**TASK STATEMENT:** Pick out and copy each line in the entries below that contains the word "time".

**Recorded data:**
☆ ☆ ☆ ☆ ☆
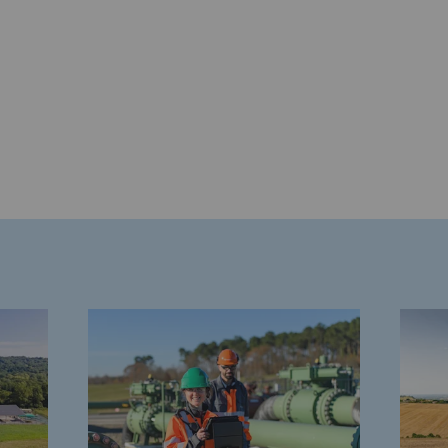
gases
tainable gases
l gasification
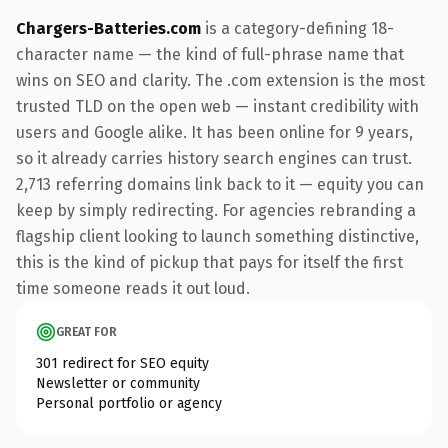
Chargers-Batteries.com
is a category-defining 18-
character name — the kind of full-phrase name that
wins on SEO and clarity. The .com extension is the most
trusted TLD on the open web — instant credibility with
users and Google alike. It has been online for 9 years,
so it already carries history search engines can trust.
2,713 referring domains link back to it — equity you can
keep by simply redirecting. For agencies rebranding a
flagship client looking to launch something distinctive,
this is the kind of pickup that pays for itself the first
time someone reads it out loud.
GREAT FOR
301 redirect for SEO equity
Newsletter or community
Personal portfolio or agency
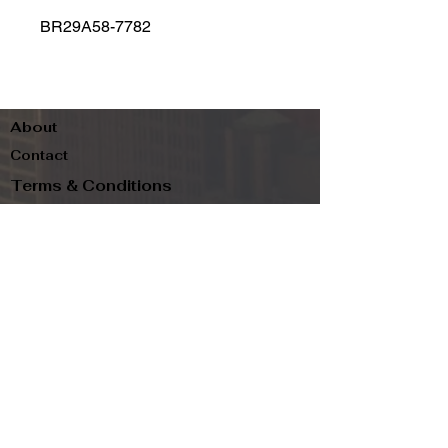
BR29A58-7782
About
Contact
Terms & Conditions
Follow us
Refund Policy
Privacy Policy
Subscribe to our newsletter and be the first
to know about new arrivals, exclusive
promotions, and more.
Email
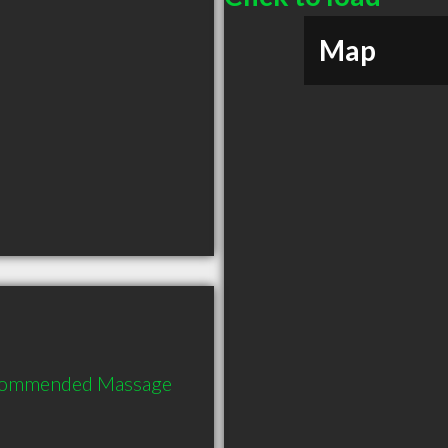
Map
recommended Massage 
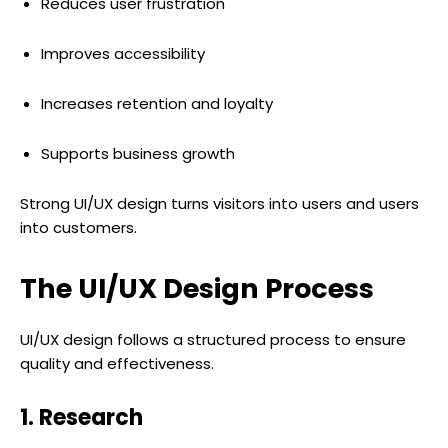
Reduces user frustration
Improves accessibility
Increases retention and loyalty
Supports business growth
Strong UI/UX design turns visitors into users and users
into customers.
The UI/UX Design Process
UI/UX design follows a structured process to ensure
quality and effectiveness.
1. Research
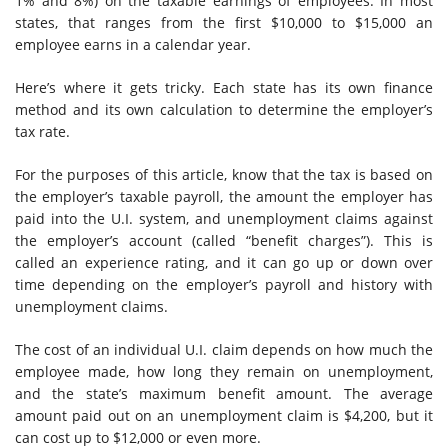
1% and 8%) on the taxable earnings of employees. In most
states, that ranges from the first $10,000 to $15,000 an
employee earns in a calendar year.
Here’s where it gets tricky. Each state has its own finance
method and its own calculation to determine the employer’s
tax rate.
For the purposes of this article, know that the tax is based on
the employer’s taxable payroll, the amount the employer has
paid into the U.I. system, and unemployment claims against
the employer’s account (called “benefit charges”). This is
called an experience rating, and it can go up or down over
time depending on the employer’s payroll and history with
unemployment claims.
The cost of an individual U.I. claim depends on how much the
employee made, how long they remain on unemployment,
and the state’s maximum benefit amount. The average
amount paid out on an unemployment claim is $4,200, but it
can cost up to $12,000 or even more.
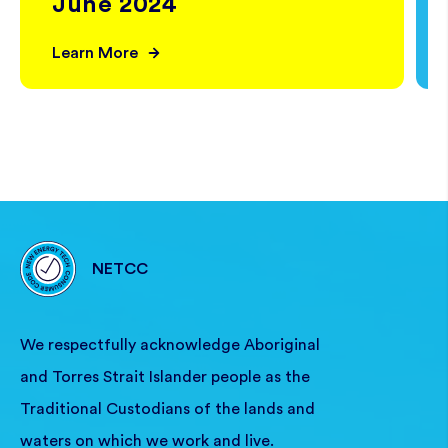
June 2024
Learn More
NETCC
We respectfully acknowledge Aboriginal
and Torres Strait Islander people as the
Traditional Custodians of the lands and
waters on which we work and live.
☆ ☆ ☆ ☆ ☆
**ANSWER:**
time someone reads it out loud.
time depending on the employer’s payroll and history with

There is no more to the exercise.